18 of 38 people found the following review helpful
This review is from: It's a Beautiful Day (Audio CD)
I still vividly remember, about 31 years on, the first time I heard "White Bird". It was early on in my first year away at uni, about 2 a.m. after my first evening out with a new circle of friends. A load of us had gone back to a flat on the Bury New Road rented by three girls (two beautiful, one less so), where I'd seen people smoking "pot" for the first time.... It all seemed so amazingly glamorous, sophisticated and mellow. "White Bird" just seemed to sum it all up: the crooning vocal harmonies (part folk, part country, part acid), the wailing violin ("the Jimi Hendrix of the violin", David LaFlamme was hyped as), the subtle Afro-Latino-pop percussion, the spaced out lyrics about flying and dying.... Far out, man!

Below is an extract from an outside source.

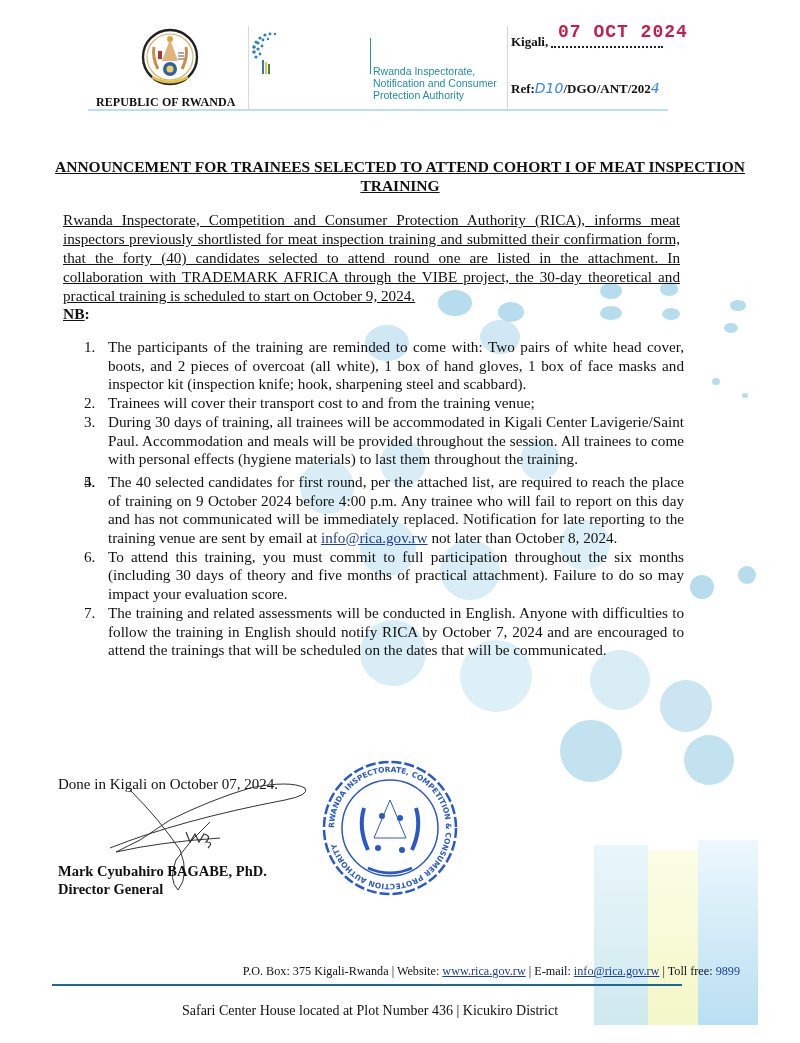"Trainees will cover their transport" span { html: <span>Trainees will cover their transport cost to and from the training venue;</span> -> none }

I don't know what happened to the rest of the album. Maybe my hosts weren't too stoned to still have their critical faculties intact, and skipped tracks 2-7.
Either way, I stumbled across a re-release several years later, and feverishly bought it, raced home and put it on the deck expecting to transported by it.

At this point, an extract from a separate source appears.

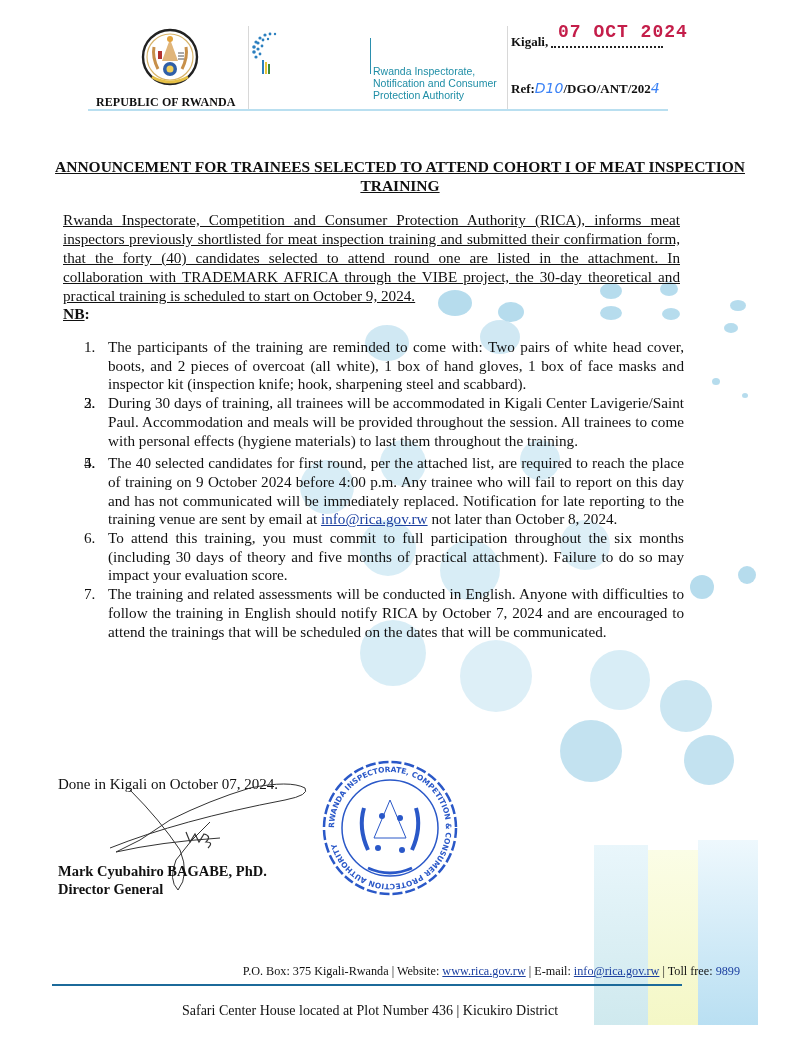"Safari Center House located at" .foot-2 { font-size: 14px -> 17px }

Bad move. "White Bird" is still an extraordinary song if you can cope with the sixties hippy mannerisms, but the rest of the album is almost perfectly unlistenable. LaFlamme's o-so-smooth crooning vocals and the bland tunes are even more indigestible than the occasional frequent montages of chaotic acid-rock noise and squeal. The compositions make you wonder how they came up with "White Bird" in the first place. "Girl With No Eyes" is pretty and wistful, and "Bombay Calling" is historically interesting as it contains the prototype of Deep Purple's more famous "Child In Time"; apart from that, you could well be listening to four tracks of particularly self-indulgent filler.
Only buy this if you are trying to escape from the 21st century into a Haight-Ashbury timewarp. Otherwise, if you want to hear awesome songs, goose-bump-inducing vocal harmonies and virtuoso violin playing, try "New Favorite" by Alison Krauss and Union Station.